The woman took a stick from the fire and with the burning tip lighted a curiously colored candle; it had a strong, astringently pungent smell as its smoke stole into the room.
Then she went to where Magda sat beside Vanessa, checked the hot-water basin where the latter was soaking her feet, and nodded.
“The daughters ha’ brought thee bandages and medicine; when the skin is all pink again, bandage wi’ this ointment. Use it also for thy bruises,” she added, stopping beside Jaelle and Camilla. “It will help the skin heal clean. As for thy friend—” she gestured toward Cholayna—“while that candle burns, keep the pot on a hard boil, that she may breathe hot steam, and here be herbs to strew in the water. The candle will make thy breathing easier as well. When candle burns down, gi’ her one more spoon of this—” she produced the small bottle and spoon ”—and let her sleep covered warm. Sleep thee also; she will do well enough now.”
For a brief moment she bent and peered into Magda’s face, as if something she saw there puzzled her; then she straightened up and said, to all of them, somehow even including the semi-conscious Cholayna, “ ’Varra bless ’ee all, the night an’ ever,” and went away.
Vanessa turned the little bottle in her hand, studying it. It was lumpy greenish glass, hand-blown, with many flaws. She worked out the stone stopper and breathed the strong herbal smell.
“Obviously, a powerful decongestant,” she ventured. “Listen; already Cholayna’s breathing easier. And the steam tent is more of the same. About the candle, I couldn’t say, but it does seem to make it easier to breathe.”
“How are your feet?” Magda asked.
Vanessa grimaced, but passed it off lightly. “Hot water does miracles. I was lucky. This time.” Magda, who had experienced frostbite in the K
ilghard Hills many times during her travels and knew the agony of returning circulation, took that for what it was worth.
“Don’t forget the ointment she gave you, when you bandage them.”
“Thanks. But I think I’ll stick to the antibiotics in the medikit.”
“I’ve had experience of both,” Jaelle said, reaching out for the small jar the old woman had left, “and I think I’ll use this. Magda, you’re up, will you get me another mug of soup?” And as Magda complied, she added, “The priestesses of Avarra are legendary; according to Kindra, they have been healers for centuries and have a long tradition in healing arts. Some of them have laran, too.”
And as if that reminded her of that surprising first interview with the old woman, Jaelle turned to Camilla, who was trying to wrap her foot in bandages. She took the foot into her own lap and took over the bandaging.
“So, you are my kinswoman, Camilla?”
Camilla said, very softly—and to Magda’s astonishment she spoke in almost the identical mountain dialect— “Truly, did thee not know, chiya?”
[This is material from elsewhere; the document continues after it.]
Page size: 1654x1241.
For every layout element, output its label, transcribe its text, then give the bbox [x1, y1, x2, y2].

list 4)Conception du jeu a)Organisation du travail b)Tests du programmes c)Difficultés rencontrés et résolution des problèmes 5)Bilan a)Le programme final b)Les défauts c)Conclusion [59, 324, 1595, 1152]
Jaelle shook her head mutely. “Rohana said something once which made me suspect; though I do not think she knew it was you. Just that a daughter of Aillard had—had disappeared, under mysterious circumstances—”
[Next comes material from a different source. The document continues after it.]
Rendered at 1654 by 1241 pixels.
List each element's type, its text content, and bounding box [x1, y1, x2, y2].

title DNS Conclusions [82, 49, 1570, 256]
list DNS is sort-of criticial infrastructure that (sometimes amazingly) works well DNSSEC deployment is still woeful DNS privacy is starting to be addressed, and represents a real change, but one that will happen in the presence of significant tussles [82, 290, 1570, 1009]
“Oh, yes,” Camilla said grimly, “the fate of Elorie Lindir was a scandal for at least half a year in the Kilghard Hills, till they had something else to wonder at, some other poor girl raped and forgotten, or some Hastur lord acknowledging some other bastard—why, think you, did I live so long as a man, save that I sickened at the gossip of housebound ladies—? Rohana is not so bad as most, but those snows were melted twenty winters past. Leave it, Shaya.”
“You are her kinswoman too, Camilla.” She stretched her hand to Magda and said, “I hate to keep ordering you around like this, but you can walk and I can’t; can you get a couple of pins from my personal kit?”